In his book Drops Like Stars, Rob Bell contemplates the connection between suffering and creativity.  He writes these words: “The Franciscan priest Richard Rohr points out that the Native Americans have a tradition of leaving a blemish in one corner of the rug they are weaving because that’s where they believe the Spirit enters.  I can relate to the rugs.  I want desperately for things to go ‘how they’re supposed to.’ Which is another way of saying ‘how I want them to,’ which is another way of saying ‘according to my plan.’”

“And that, as we all know, isn’t how it works.  But it’s in that disappointment, in that confusion, in that pain—the pain that comes from things not going how I wanted them to—that I find the same thing happening again and again.  I come to the end of myself, to the end of my power, the end of my strength, the end of my understanding, only to find in that place of powerlessness a strength and peace that weren’t there before.  I keep discovering that it’s in the blemish that the Spirit enters.

“The cross, it turns out, is about the mysterious work of God.  Which begins not with big plans and carefully laid out timetables.  But in pain and anguish and death.

“It’s there, in the agony of those moments, that we get the first glimpses of just what it looks like for God to take all of our trauma and hurt and disappointment, all those fragments lying there on the ground, and turn them into something else, something new, something we never would have been able to create on our own.

“It’s in that place where we’re reminded that true life comes when we’re willing to admit that we’ve reached the end of ourselves, we’ve given up, we’ve let go, we’re willing to die to all of our desires to figure it out and be in control.

“We lose our live, only to find it.  It turns out that Navajo rug and a Roman cross have a lot in common.”[2]

We remember that Jesus suffered for us so long ago.  And he suffers with us even now as we deal with our own hurts and struggles and pain.  We like to pretend that the hardship doesn’t exist, that we have been lucky enough to have missed the suffering that is ever present in our world.

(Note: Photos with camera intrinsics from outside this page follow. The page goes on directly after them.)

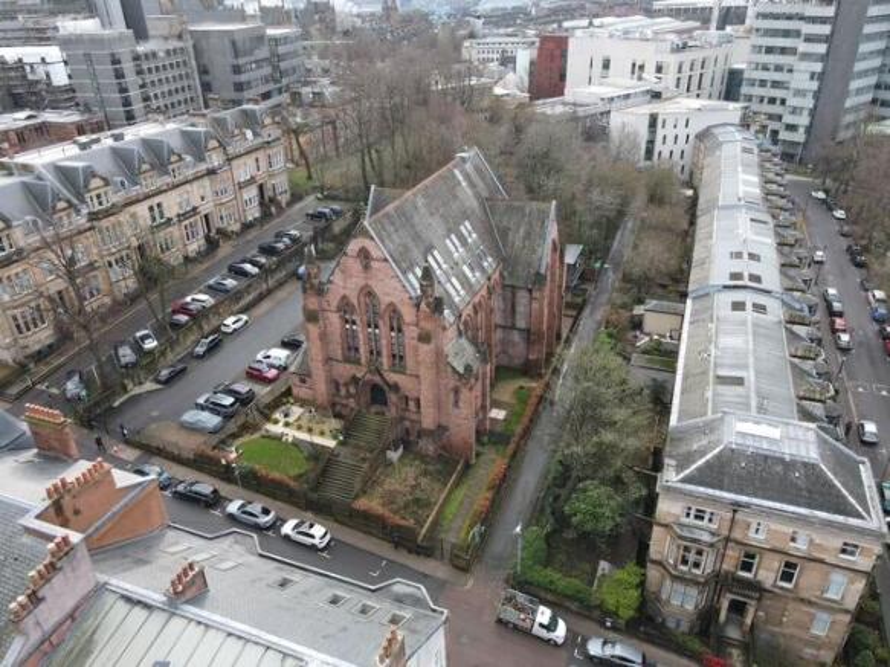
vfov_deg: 56.8
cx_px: 445
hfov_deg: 71.6
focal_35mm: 24
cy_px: 334
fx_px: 617
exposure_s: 1/60
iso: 100
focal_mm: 4.5
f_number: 2.8
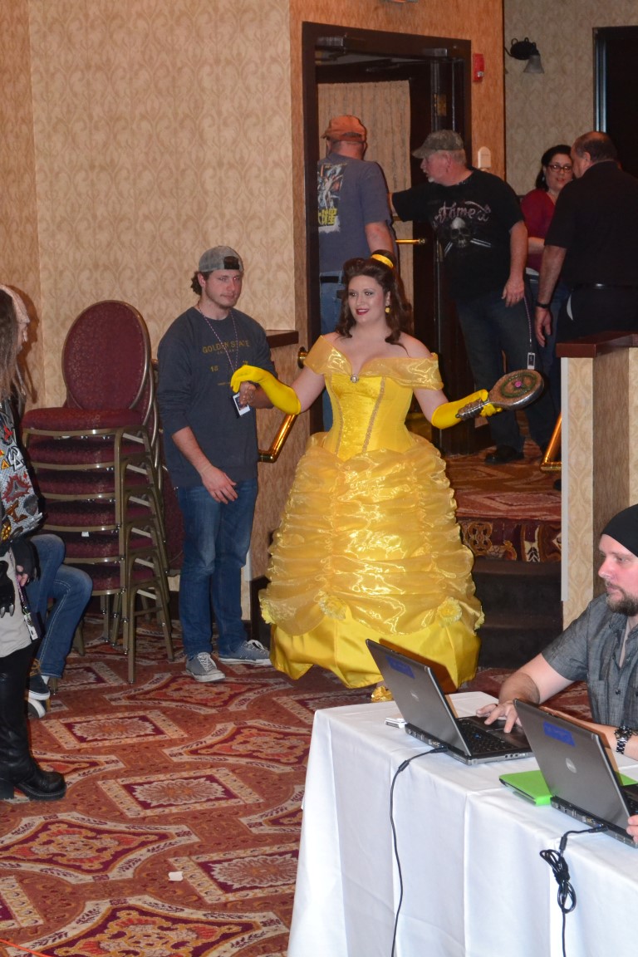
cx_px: 319
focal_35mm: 82
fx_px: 2193
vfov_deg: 24.6
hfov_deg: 16.6
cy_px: 478
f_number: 7.1
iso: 3200
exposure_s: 1/60
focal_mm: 55
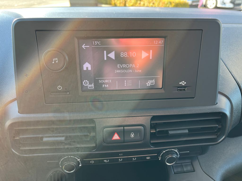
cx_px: 121
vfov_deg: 53.1
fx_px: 182
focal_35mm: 26
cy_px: 90
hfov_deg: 67.3
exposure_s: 1/121
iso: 64
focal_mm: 5.1
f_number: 1.6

And with the pretending we hide behind carefully constructed masks hoping never to let our guard down so those around us won’t know of our hurt.  But when we do this, the Spirit cannot come in.

I don’t think we remember enough that the marks Jesus received on that cross stayed with him.  The marks in his hands, his feet and his side didn’t magically disappear when he was raised.  That’s how the disciples knew it was him the first time they saw him after Easter: he showed them the nail holes in his hands.

The sign of the suffering he endured stayed with him.  And stays to this day.  If our Lord still bears his marks of pain, why can’t we?  Why do we think that somehow we have to be perfect and not impacted by all that comes our way?  When will we realize that in the journey of life—in both our earthly and spiritual pilgrimages—we will experience darkness?  And even more that the suffering we encounter will shape us?

We have in Jesus a Lord who is not unaware of the pain in this world.  Tonight we stand by his cross and gaze upon it, knowing he too will be with us when we are overwhelmed by the crosses of our life.  When we fall down on our journeys and feel that all is out of our control, Jesus will be there.  Walking beside us.  Helping us up again.  Aware of our deep pain.  It is only in the darkness, in the fragments, in the blemishes of life that the Spirit can enter in to us.  Will we allow the Spirit in?  I think it’s the only possibility we have to experience resurrection.  Amen.


[1] Parker Palmer, Let Your Life Speak.  Pg 18.

[2] Rob Bell, Drops Like Stars. 115-117.